ChapterTwenty-Three

“You’re awfully quiet tonight,” the Dowager Duchess of Hayward mused from across the table. “Something the matter?”

“What do you think, Mother?” Henry muttered as he stabbed at the lamb shank on his plate, not feeling in the least bit hungry.

“I don’t know,” she said simply as she delicately cut into her own piece of shank, took a small bite, chewed on it a moment, and then swallowed. “I’m not a mind reader.”

“Of course, something is the matter. Why do you think I’m here?”

“I assumed it was to see your poor mother.” She reached for her glass of wine, took a small sip, made sure to swallow, and then continued. “Alone as she is. Nobody to talk to or keep her company. Why else would her only son be visiting after all this time?”

He gave her a look that he knew she would recognize—one of frustration because that was what she was doing. Frustrating him. “You know very well why I am here.”

“Not to see me?”

He stifled a groan. “I told you already, I am sorry it’s been so long. Truly, I am. But I’ve been busy.”

“So they say.” She smirked.

His expression was unamused. “And as I have told you, those rumors are unfounded, Mother. Nothing you have heard about me is true.”

“I should hope not,” she relented, taking another sip of wine, swallowing, then putting the glass down. “Which means that you haven’t been nearly as busy as you claim, so again, I can’t help but wonder why it’s taken you so long to come and see me. I would almost think that you were avoiding me.”

“You know that’s not true.”

“And your wife,” she continued. “I am sure she would appreciate a chance to get to know her mother-in-law better, but try as I might, I can’t see her anywhere.”

“Are we going to do this again?”

“I don’t see why not,” she said simply, completely unconcerned with the rising temperature in the room, the heat building from Henry’s growing temper. “If not now, it might be months before I see you again. So, best to get it all out now while I can.”
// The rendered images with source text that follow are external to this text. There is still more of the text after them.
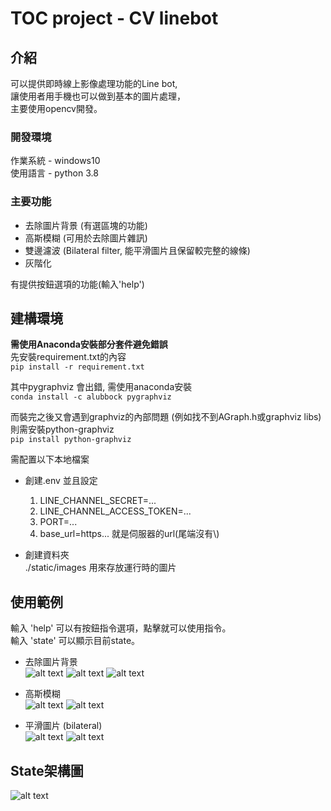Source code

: # TOC project - CV linebot
## 介紹
可以提供即時線上影像處理功能的Line bot,    
讓使用者用手機也可以做到基本的圖片處理，  
主要使用opencv開發。

### 開發環境
作業系統 - windows10  
使用語言 - python 3.8

### 主要功能
* 去除圖片背景 (有選區塊的功能)
* 高斯模糊 (可用於去除圖片雜訊)
* 雙邊濾波 (Bilateral filter, 能平滑圖片且保留較完整的線條)
* 灰階化

有提供按鈕選項的功能(輸入'help')

## 建構環境
**需使用Anaconda安裝部分套件避免錯誤**  
先安裝requirement.txt的內容  
`pip install -r requirement.txt`

其中pygraphviz  會出錯, 需使用anaconda安裝  
`conda install -c alubbock pygraphviz`

而裝完之後又會遇到graphviz的內部問題 (例如找不到AGraph.h或graphviz libs)  
則需安裝python-graphviz  
`pip install python-graphviz`  

需配置以下本地檔案
* 創建.env 並且設定
    1. LINE_CHANNEL_SECRET=...
    2. LINE_CHANNEL_ACCESS_TOKEN=...
    3. PORT=...
    4. base_url=https... 就是伺服器的url(尾端沒有\\)

* 創建資料夾  
    ./static/images 用來存放運行時的圖片

## 使用範例

輸入 'help' 可以有按鈕指令選項，點擊就可以使用指令。  
輸入 'state' 可以顯示目前state。  
* 去除圖片背景  
![alt text](https://github.com/nckuwater/CV-linebot/blob/master/example/rbg1.png?raw=true)
![alt text](https://github.com/nckuwater/CV-linebot/blob/master/example/rbg2.png?raw=true)
![alt text](https://github.com/nckuwater/CV-linebot/blob/master/example/rbg3.png?raw=true)  

* 高斯模糊  
![alt text](https://github.com/nckuwater/CV-linebot/blob/master/example/gau1.png?raw=true)
![alt text](https://github.com/nckuwater/CV-linebot/blob/master/example/gau2.png?raw=true)  

* 平滑圖片 (bilateral)  
![alt text](https://github.com/nckuwater/CV-linebot/blob/master/example/bil1.png?raw=true)
![alt text](https://github.com/nckuwater/CV-linebot/blob/master/example/bil2.png?raw=true)

## State架構圖
![alt text](https://github.com/nckuwater/CV-linebot/blob/master/fsm.png?raw=true)
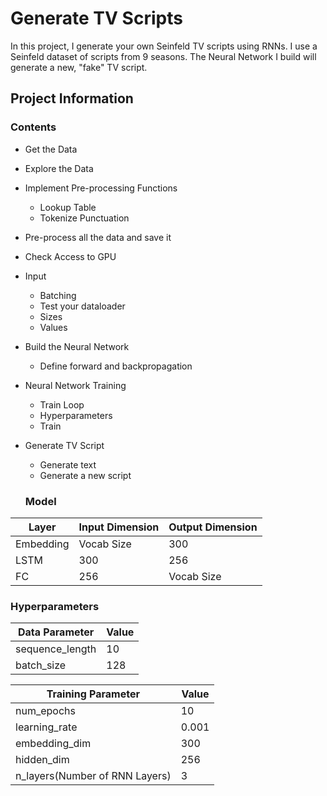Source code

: # Generate TV Scripts
In this project, I generate your own Seinfeld TV scripts using RNNs. I use a Seinfeld dataset of scripts from 9 seasons. The Neural Network I build will generate a new, "fake" TV script.


## Project Information

### Contents

- Get the Data
- Explore the Data
- Implement Pre-processing Functions
	- Lookup Table
	- Tokenize Punctuation
- Pre-process all the data and save it
- Check Access to GPU
- Input
	- Batching
	- Test your dataloader
	- Sizes
	- Values
- Build the Neural Network
	- Define forward and backpropagation
- Neural Network Training
	- Train Loop
	- Hyperparameters
	- Train 
- Generate TV Script
	- Generate text
	- Generate a new script
  
  ### Model
| Layer | Input Dimension | Output Dimension |
| ----- | --------------- | ---------- |
|Embedding|Vocab Size| 300 |
|LSTM|300|256|
|FC|256|Vocab Size|

### Hyperparameters
|Data Parameter|Value|
|--------------|------|
|sequence_length| 10|
|batch_size| 128 |

|Training Parameter|Value|
|------------------|-----|
|num_epochs|10|
|learning_rate|0.001|
|embedding_dim|300|
|hidden_dim|256|
|n_layers(Number of RNN Layers)|3|
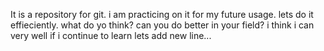 It is a repository for git.
i am practicing on it for my future usage.
lets do it effieciently.
what do yo think? can you do better in your field?
i think i can very well if i continue to learn
lets add new line...
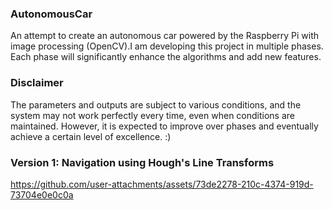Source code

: ### AutonomousCar

An attempt to create an autonomous car powered by the Raspberry Pi with image processing (OpenCV).I am developing this project in multiple phases.
Each phase will significantly enhance the algorithms and add new features.

### Disclaimer  

The parameters and outputs are subject to various conditions, and the system may not work perfectly every time, even when conditions are maintained. However, it is expected to improve over phases and eventually achieve a certain level of excellence. :)

### Version 1: Navigation using Hough's Line Transforms

https://github.com/user-attachments/assets/73de2278-210c-4374-919d-73704e0e0c0a

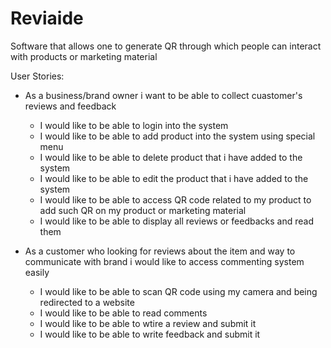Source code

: # Reviaide
Software that allows one to generate QR through which people can interact with products or marketing material

User Stories:
- As a business/brand owner i want to be able to collect cuastomer's reviews and feedback
  - I would like to be able to login into the system
  - I would like to be able to add product into the system using special menu
  - I would like to be able to delete product that i have added to the system
  - I would like to be able to edit the product that i have added to the system
  - I would like to be able to access QR code related to my product to add such QR on my product or marketing material
  - I would like to be able to display all reviews or feedbacks and read them
  
- As a customer who looking for reviews about the item and way to communicate with brand i would like to access commenting system easily
  - I would like to be able to scan QR code using my camera and being redirected to a website
  - I would like to be able to read comments
  - I would like to be able to wtire a review and submit it
  - I would like to be able to write feedback and submit it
“You enjoy testing me, don’t you mother?”

“Someone has to. You may be a duke, but you’re still my son. However ungrateful a son you may be.”
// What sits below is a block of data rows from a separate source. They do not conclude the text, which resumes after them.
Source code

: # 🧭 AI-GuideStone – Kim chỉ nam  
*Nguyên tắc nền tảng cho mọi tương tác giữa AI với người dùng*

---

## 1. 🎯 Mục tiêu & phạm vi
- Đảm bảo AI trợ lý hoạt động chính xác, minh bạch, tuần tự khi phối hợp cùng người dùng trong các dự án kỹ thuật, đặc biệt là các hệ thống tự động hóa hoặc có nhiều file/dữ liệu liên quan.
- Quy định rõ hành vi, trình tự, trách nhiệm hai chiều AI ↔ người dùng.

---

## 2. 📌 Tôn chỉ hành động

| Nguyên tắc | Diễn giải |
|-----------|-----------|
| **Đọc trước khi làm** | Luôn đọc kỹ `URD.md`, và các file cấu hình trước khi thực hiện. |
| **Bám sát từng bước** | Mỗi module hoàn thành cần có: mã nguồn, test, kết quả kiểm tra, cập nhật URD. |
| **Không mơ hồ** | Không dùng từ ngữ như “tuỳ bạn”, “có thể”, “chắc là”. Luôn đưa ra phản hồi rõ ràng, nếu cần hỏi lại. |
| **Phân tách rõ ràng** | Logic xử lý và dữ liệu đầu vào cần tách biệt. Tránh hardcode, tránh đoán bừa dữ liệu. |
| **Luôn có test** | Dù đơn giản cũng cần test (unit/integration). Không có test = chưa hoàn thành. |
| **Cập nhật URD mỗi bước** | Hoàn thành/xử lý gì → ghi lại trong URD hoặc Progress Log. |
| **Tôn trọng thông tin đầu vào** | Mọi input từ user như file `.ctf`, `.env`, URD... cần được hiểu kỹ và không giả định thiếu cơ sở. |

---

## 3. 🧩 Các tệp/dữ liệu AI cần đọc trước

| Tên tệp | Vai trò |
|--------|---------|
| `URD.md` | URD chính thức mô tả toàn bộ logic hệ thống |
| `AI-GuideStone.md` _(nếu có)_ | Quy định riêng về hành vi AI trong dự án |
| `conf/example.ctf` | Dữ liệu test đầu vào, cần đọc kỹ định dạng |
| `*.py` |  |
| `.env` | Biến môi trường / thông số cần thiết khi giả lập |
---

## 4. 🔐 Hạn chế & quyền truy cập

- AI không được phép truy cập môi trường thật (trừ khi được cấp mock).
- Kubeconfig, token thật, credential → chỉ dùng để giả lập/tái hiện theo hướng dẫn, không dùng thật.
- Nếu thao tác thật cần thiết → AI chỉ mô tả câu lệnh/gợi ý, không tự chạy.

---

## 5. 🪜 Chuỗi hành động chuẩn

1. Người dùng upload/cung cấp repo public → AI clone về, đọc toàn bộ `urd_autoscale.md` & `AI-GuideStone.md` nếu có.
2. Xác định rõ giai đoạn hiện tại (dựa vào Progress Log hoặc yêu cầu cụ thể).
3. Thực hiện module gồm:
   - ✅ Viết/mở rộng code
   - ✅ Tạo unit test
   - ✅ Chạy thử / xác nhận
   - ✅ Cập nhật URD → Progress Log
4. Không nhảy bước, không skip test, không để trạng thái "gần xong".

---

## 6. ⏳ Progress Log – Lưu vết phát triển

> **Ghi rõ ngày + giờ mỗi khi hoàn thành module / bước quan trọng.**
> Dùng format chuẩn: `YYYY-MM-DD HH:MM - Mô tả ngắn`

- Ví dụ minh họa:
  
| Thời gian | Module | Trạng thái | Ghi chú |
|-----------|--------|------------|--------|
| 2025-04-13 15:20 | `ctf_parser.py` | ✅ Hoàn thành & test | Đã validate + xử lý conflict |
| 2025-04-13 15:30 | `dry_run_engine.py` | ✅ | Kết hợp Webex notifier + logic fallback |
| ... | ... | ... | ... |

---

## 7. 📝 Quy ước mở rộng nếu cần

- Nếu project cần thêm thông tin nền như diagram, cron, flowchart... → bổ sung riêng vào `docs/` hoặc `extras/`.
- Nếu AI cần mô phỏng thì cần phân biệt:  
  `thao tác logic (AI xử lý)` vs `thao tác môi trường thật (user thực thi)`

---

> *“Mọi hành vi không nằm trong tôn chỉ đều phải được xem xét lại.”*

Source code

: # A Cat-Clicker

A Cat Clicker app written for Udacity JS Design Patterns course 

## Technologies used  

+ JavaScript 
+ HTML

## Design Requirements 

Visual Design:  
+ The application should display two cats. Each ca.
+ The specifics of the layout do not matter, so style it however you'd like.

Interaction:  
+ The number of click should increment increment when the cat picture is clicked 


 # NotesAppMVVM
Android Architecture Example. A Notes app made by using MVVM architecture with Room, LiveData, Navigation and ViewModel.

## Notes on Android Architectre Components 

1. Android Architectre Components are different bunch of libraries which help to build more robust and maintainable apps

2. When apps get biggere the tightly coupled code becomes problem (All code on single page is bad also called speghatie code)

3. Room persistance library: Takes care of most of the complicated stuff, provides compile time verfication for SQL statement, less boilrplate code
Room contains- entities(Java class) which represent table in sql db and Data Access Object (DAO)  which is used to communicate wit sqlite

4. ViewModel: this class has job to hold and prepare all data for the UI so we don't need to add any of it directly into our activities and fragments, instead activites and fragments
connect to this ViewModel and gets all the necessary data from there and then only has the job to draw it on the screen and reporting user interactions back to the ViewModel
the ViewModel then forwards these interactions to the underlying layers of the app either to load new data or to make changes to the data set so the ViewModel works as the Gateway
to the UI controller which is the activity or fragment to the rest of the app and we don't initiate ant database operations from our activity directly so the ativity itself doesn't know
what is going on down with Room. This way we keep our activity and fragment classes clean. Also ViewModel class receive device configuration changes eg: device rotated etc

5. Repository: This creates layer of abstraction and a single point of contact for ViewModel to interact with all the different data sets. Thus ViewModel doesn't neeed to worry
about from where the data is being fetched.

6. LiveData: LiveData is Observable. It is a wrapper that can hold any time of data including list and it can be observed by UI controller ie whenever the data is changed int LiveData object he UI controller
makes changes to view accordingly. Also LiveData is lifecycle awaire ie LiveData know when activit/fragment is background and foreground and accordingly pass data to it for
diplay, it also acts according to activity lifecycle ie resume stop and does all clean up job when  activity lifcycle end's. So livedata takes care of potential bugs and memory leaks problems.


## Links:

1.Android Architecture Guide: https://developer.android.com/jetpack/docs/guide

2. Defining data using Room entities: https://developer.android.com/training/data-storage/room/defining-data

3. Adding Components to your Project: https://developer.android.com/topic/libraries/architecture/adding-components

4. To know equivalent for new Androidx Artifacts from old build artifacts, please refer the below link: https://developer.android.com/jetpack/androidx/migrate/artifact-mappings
Again, Henry stifled a groan. There were perhaps two women in the world who derived pleasure from teasing and lighting his short fuse. Only two who would dare to. One was close to one hundred miles away, likely wondering when Henry would return to her, likely counting the minutes because he had promised that he would return as soon as he could. While the other sat less than three feet across from him, had a lifetime of experience under her belt, and from the tiny smirk on her lips, seemed to be enjoying herself far more than he was.
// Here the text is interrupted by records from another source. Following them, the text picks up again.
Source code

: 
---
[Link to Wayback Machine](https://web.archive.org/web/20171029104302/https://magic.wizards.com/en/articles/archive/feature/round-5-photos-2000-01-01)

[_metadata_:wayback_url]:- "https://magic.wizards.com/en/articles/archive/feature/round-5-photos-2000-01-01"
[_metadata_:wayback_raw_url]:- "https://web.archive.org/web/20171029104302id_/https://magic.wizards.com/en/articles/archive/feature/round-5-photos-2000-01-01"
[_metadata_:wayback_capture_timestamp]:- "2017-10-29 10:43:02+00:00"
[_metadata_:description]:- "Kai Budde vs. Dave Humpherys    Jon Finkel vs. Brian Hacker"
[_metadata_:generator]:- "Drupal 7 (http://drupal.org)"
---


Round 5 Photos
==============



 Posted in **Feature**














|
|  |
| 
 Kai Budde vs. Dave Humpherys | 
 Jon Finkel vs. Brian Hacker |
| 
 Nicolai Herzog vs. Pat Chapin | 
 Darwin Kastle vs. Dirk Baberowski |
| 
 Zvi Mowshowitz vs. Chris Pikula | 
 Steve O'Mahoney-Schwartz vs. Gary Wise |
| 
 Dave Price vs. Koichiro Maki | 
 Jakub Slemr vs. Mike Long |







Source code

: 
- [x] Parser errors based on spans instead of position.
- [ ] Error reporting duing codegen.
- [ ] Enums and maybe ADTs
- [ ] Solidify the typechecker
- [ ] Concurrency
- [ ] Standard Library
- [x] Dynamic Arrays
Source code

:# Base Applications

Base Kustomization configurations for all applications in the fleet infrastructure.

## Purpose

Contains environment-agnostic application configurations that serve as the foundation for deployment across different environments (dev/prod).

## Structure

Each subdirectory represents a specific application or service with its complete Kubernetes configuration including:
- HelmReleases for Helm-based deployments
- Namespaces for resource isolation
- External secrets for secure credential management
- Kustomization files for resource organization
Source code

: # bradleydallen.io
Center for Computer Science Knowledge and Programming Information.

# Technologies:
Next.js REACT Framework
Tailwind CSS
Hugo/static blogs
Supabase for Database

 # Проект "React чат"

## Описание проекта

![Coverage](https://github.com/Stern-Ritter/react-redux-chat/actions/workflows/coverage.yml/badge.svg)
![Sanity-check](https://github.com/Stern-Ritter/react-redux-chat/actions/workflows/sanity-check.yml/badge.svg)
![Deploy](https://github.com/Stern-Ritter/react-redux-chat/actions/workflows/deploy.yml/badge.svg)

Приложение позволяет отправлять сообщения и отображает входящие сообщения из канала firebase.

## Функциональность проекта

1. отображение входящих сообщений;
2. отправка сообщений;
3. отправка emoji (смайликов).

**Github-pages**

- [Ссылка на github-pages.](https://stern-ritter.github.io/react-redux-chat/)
Henry’s mother had always been an enigma. Born of the ton, she left it when she fell in love with a member of the gentry, seemingly happy to marry into comparative poverty while leaving behind everything and everyone she knew. Even after all this time, she still acted like a woman of privilege, and to anyone who didn’t know her, they might think that she hadn’t spent the last half of her life living on a farm.

Of course, when Henry’s uncle died and Henry inherited the dukedom, it raised his mother back to her initial social standing. Not that she’d needed the title to act in this way. For her, some things simply never changed. She dressed well. She ate like a proper lady. She was chastising and belittling in ways that were associated with people of privilege. And, most of all, even now, she still fawned over her old life as if it hadn’t been her choice to leave it in the first place.

“Speaking of your wife,” she continued as she pushed her plate away from her, “you’re to return to her on the morrow, yes?”

“That’s the plan.”

“You must be excited.”

“I am…” Henry eyed his mother, certain she was getting at something.

“Married life suits you, then?”

“It appears so.”

“Don’t sound too excited about it,” she scoffed. “That look on your face, one would think you have a funeral to attend tomorrow. Certainly not the look of a man who might be seeing his wife after four days of being away.”

It had been four days of this torture. Four days of his mother prying on his personal life as she sought to uncover a truth or a secret or a scandal that he was hiding from her. He had told her on his first night that his marriage had turned out better than he’d hoped. He had told her that he was rather taken with his wife in ways even he hadn’t imagined might happen. But it wasn’t enough for her. No, no. She needed details.

Details were the one thing he wasn’t willing to give. Partly because he didn’t much like sharing with his mother the main reason that he was enjoying married life so much… that was a conversation he would rather die than have. And partly because, as he had learned these past few days, speaking out loud about something was a surefire way to start rumors, spread gossip, and completely ruin a thing that should have stayed private in the first place.